**Problem details**
Repeat the data that follows, word for word, without the images.

**Exercise data**
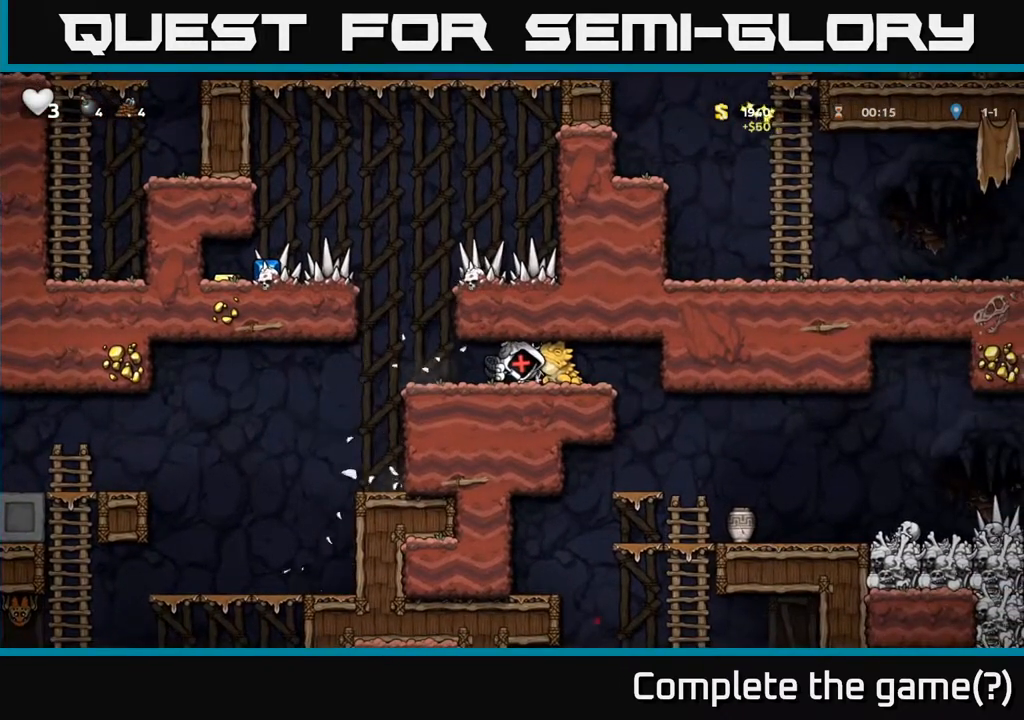
{"buttons": [], "left_stick": "left", "right_stick": "center", "events": [[117, "left_stick", "left"]]}
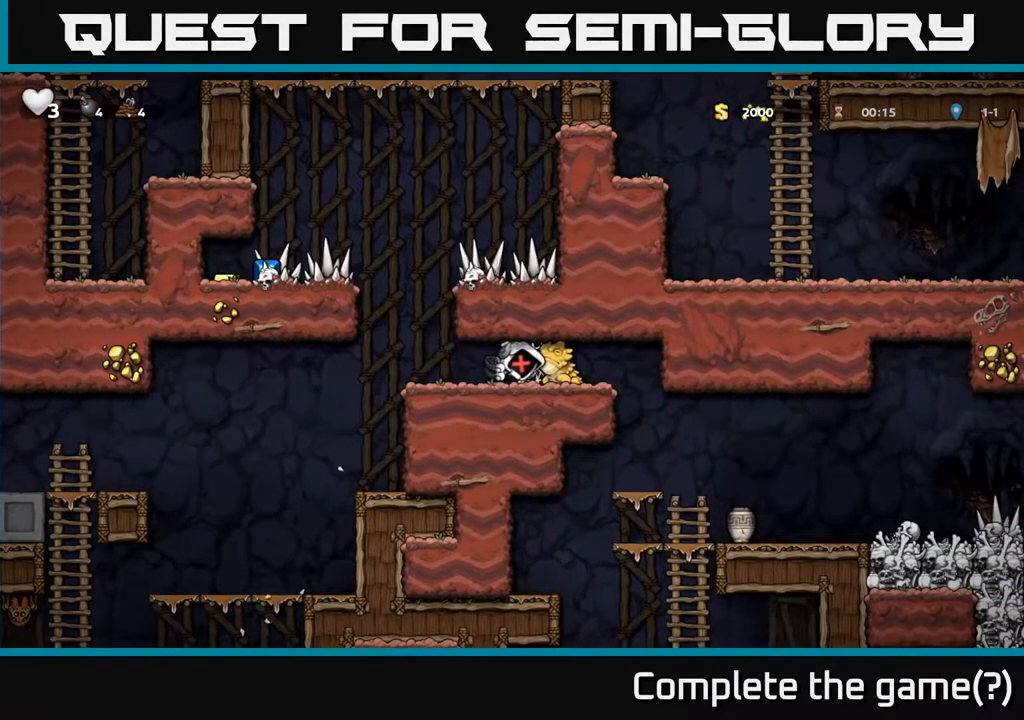
{"buttons": [], "left_stick": "center", "right_stick": "center", "events": [[400, "left_stick", "center"]]}
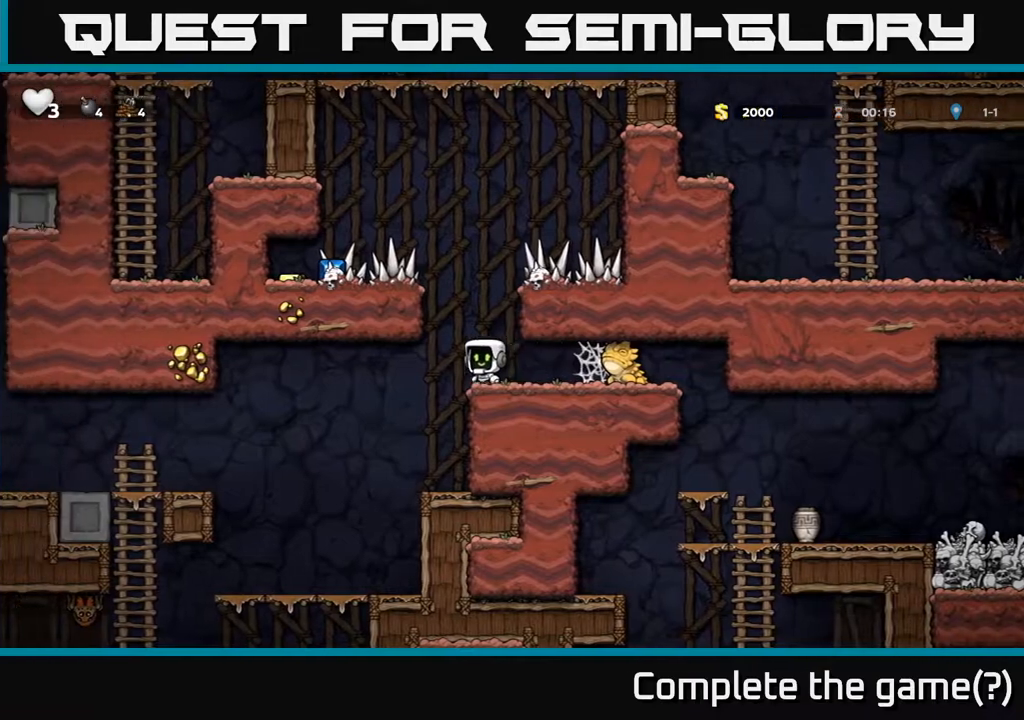
{"buttons": [], "left_stick": "left", "right_stick": "center", "events": [[333, "A", "down"], [350, "left_stick", "left"], [483, "A", "up"]]}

**Output for this task**
{"buttons": [], "left_stick": "left", "right_stick": "center", "events": [[117, "left_stick", "left"]]}
{"buttons": [], "left_stick": "center", "right_stick": "center", "events": [[400, "left_stick", "center"]]}
{"buttons": [], "left_stick": "left", "right_stick": "center", "events": [[333, "A", "down"], [350, "left_stick", "left"], [483, "A", "up"]]}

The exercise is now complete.